Danzereccia e un po’ più indie (in senso quasi Ex Otago) La banalità del mare, canzone di litigi e di schiaffi finti che accende il gas quasi all’improvviso.

“Si sopravvive a tutto ascoltando Lucio Dalla”: è tanto vero che sembra la frase più significativa di Verdura, cantato fitto e un tentativo di riemergere da una relazione evidentemente esplosiva. Ed effettivamente esplosa. Non difficile vederla nei momenti più intensi dei live, con tutto il pubblico che risponde alla domanda: “Che cosa siamo noi?”
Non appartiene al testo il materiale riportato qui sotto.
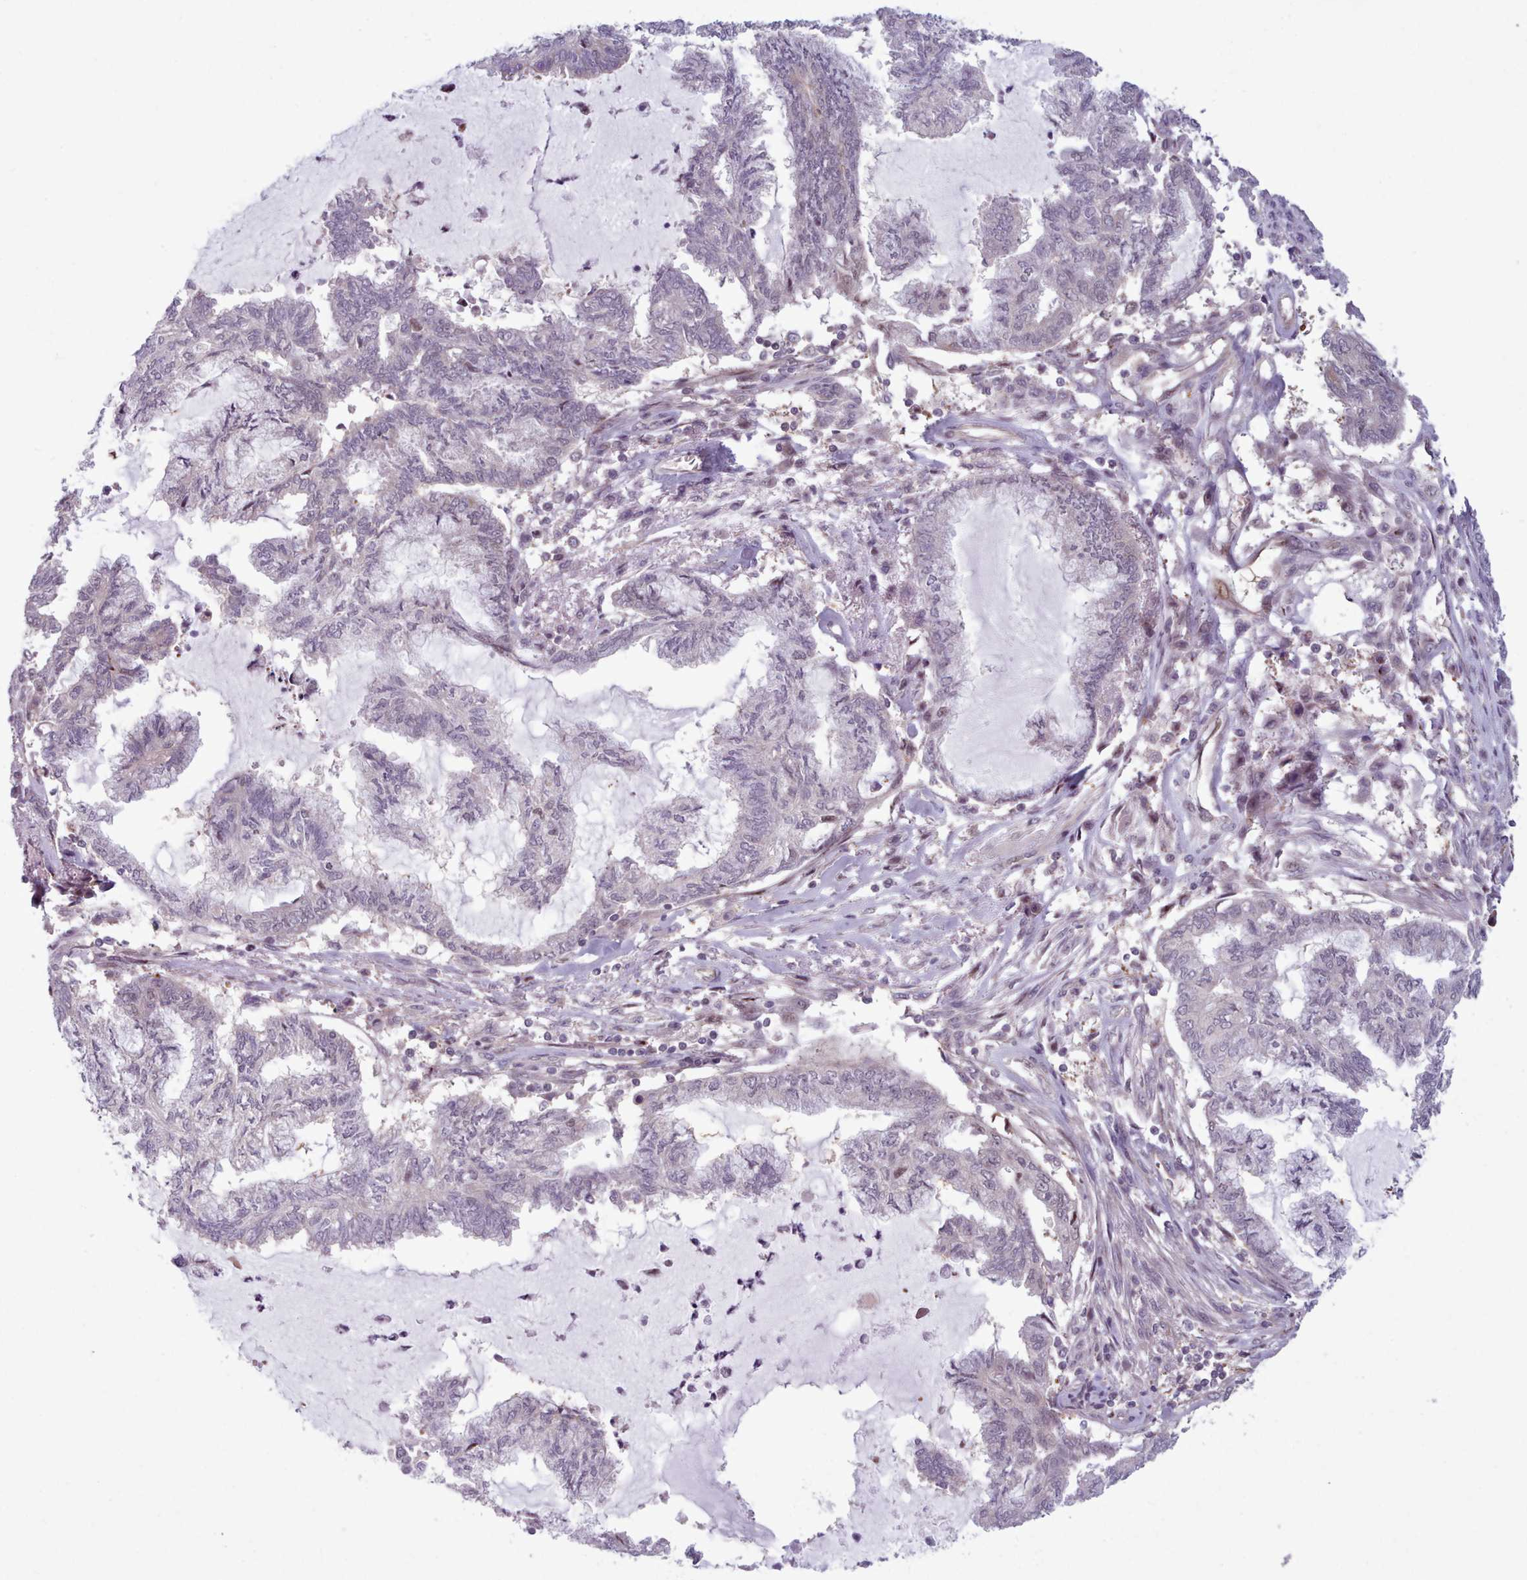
{"staining": {"intensity": "negative", "quantity": "none", "location": "none"}, "tissue": "endometrial cancer", "cell_type": "Tumor cells", "image_type": "cancer", "snomed": [{"axis": "morphology", "description": "Adenocarcinoma, NOS"}, {"axis": "topography", "description": "Endometrium"}], "caption": "This is an immunohistochemistry (IHC) image of endometrial cancer. There is no positivity in tumor cells.", "gene": "KBTBD7", "patient": {"sex": "female", "age": 86}}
Si chiude con Freddie, altro ritratto con buone dosi di chitarra e un ritmo cadenzato. Amore e cannibalismo duettano in un brano che va in alto e poi si riabbassa.

Hanno fatto le cose sul serio, i Pinguini Tattici Nucleari. Sarà l’ingresso in Sony, sarà l’uscita dall’hype, sarà che sono cresciuti, ma hanno messo da parte certi divertissement, anche se non del tutto, e hanno puntato tutto sulle canzoni “vere”.

E hanno fatto bene, perché questo è un disco che sta in piedi da solo, con pezzi sinceri e freschi benché “pensati”. La grande produzione ha limato alcuni eccessi ma senza togliere la vivacità al gruppo. Quindi “belli i primi, poi venduto” magari lo si scriverà più avanti, ma ancora no.